→ Request
Review the material line by line. Identify and copy every line that contains the string "with".

→ Recorded information

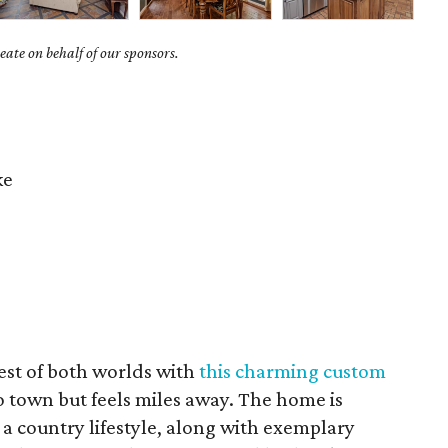
ate on behalf of our sponsors.
ke
est of both worlds with
this charming custom
to town but feels miles away. The home is
a country lifestyle, along with exemplary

→ Exercise solution
est of both worlds with
a country lifestyle, along with exemplary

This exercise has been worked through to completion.